I’ve never been to a formal class of arts. Only paints and brushes have been my teachers all along. For the first time, the thought of doing an oil painting haunted me when I visited the Belur temple, near Bangalore, a few years ago. While I was taking a closer look at the sculptures that were standing tall on the pillars, I had a sudden jolt for I could perceive as though one of the sculptures spoke to me. I felt that particular sculpture cried out to me to help it get away from that place, as though it was confined within the temple for long; as though it wasn’t meant to be up there on the pillar anymore. It could be an hallucination or something eerie that my brain couldn’t catch then. Instinctively, I hurried, to be among the crowd of my friends and didn’t dare to look at another sculpture in that place again.
However, even long after I left the temple, the calling of the sculpture kept ringing in my head. I have never even stopped to check an oil painting in a museum before. But all of a sudden, I inquired about essential oil painting materials to a stationary shop owner. And did my first ever oil painting on an old piece of rugged canvas cloth. Yes, the one you see above; Sculpture at Belur Temple.
There is no obvious relation between this incident and oil painting. A strange incident made a strange impact in me, connecting me to an art form that I didn’t knew would become a close-to-heart leisure pursuit in the future. As I always argue, our logical minds aren’t equipped enough to understand what would impact the deeper layers of our beings and how!
Since then, I began to take oil painting seriously. But it took a few years to realize that most of my paintings were reflecting one common theme – Confinement! Though the incident at Belur temple faded away from my memory, the confined emotion of the sculpture I had hallucinated became apparent in my paintings.
The one below, Connection, was a depiction of a vivid dream I had had where, in a different time period, I was carried away on a horse by a loving prince. On reaching his court, he was sent to an important war and he never came back. I spent the rest of my life alone in a confined, gloomy chamber with a baby to be taken care of. On waking up, I knew it wasn’t the Nandhini of this lifetime though it was me! I was moved for the lady in the dream, that is for myself, which left a deep, sad impact on me.

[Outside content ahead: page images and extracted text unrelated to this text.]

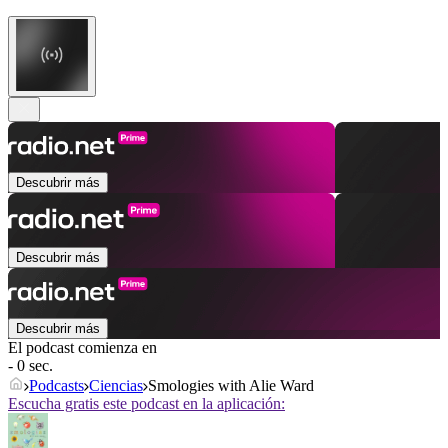
Descubrir más
Descubrir más
Descubrir más
El podcast comienza en
- 0 sec.
Podcasts
Ciencias
Smologies with Alie Ward
Escucha gratis este podcast en la aplicación:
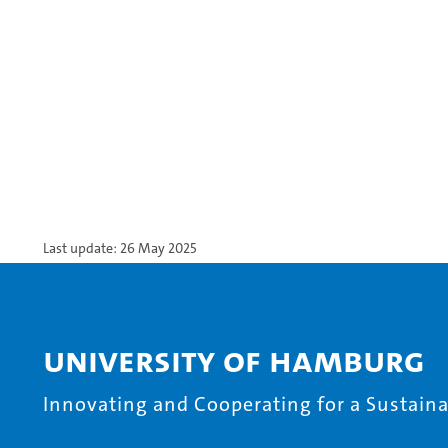
Last update: 26 May 2025
University of Hamburg
Innovating and Cooperating for a Sustainab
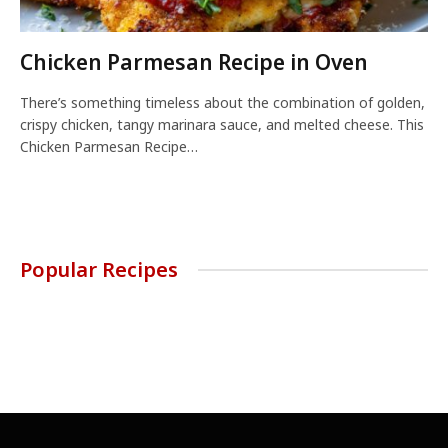
Chicken Parmesan Recipe in Oven
There’s something timeless about the combination of golden,
crispy chicken, tangy marinara sauce, and melted cheese. This
Chicken Parmesan Recipe…
Popular Recipes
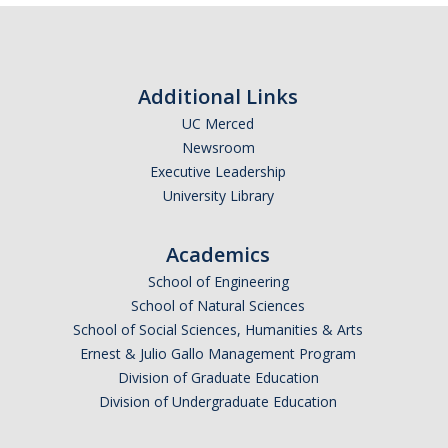
Additional Links
UC Merced
Newsroom
Executive Leadership
University Library
Academics
School of Engineering
School of Natural Sciences
School of Social Sciences, Humanities & Arts
Ernest & Julio Gallo Management Program
Division of Graduate Education
Division of Undergraduate Education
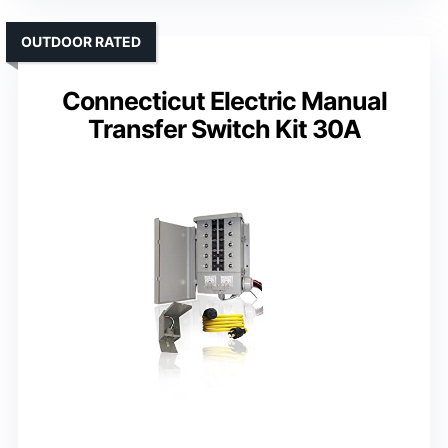
OUTDOOR RATED
Connecticut Electric Manual
Transfer Switch Kit 30A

This pattern in my paintings had continued, without my realization of it. Here are two more that mirrored the same theme: Puppets of the Past was impacted by the helplessness that many young professionals face in their work and married lives. An impact created when friends discuss how confined they feel within their office of not being able to fetch a sense of satisfaction in spite of earning a bagful, of how they feel confined within their relationships and are longing for freedom; of how they curse the alignment of their stars and their past karma!
Silence was again the confinement that a girl felt; this time, it was a real life experience. It was a time of life when marriage proposals were on the way. I had no clue of how to choose a groom on the basis of a profile from a matrimonial site. I wondered how arranged marriages were arranged. I simply couldn’t connect to anybody my mother spoke of with great awe. But the bottom line was I had to get married. Confining social norms!
A few more years and I didn’t realize when and how the confinement-possessed-spirit left me 😀 My paintings began to pick up more of my positive dreams and emotions. From confinement to freedom to joy, my canvasses followed closely the underlying goodness of life. Except for one public display of a landscape painting by Evam Theatre group, Chennai, I never intended to get this side of me to the commercial world. I am glad for the impact that the Belur sculpture had on me, for every second I spend with my paint brushes reminds me the fact of being alive, well next to writing!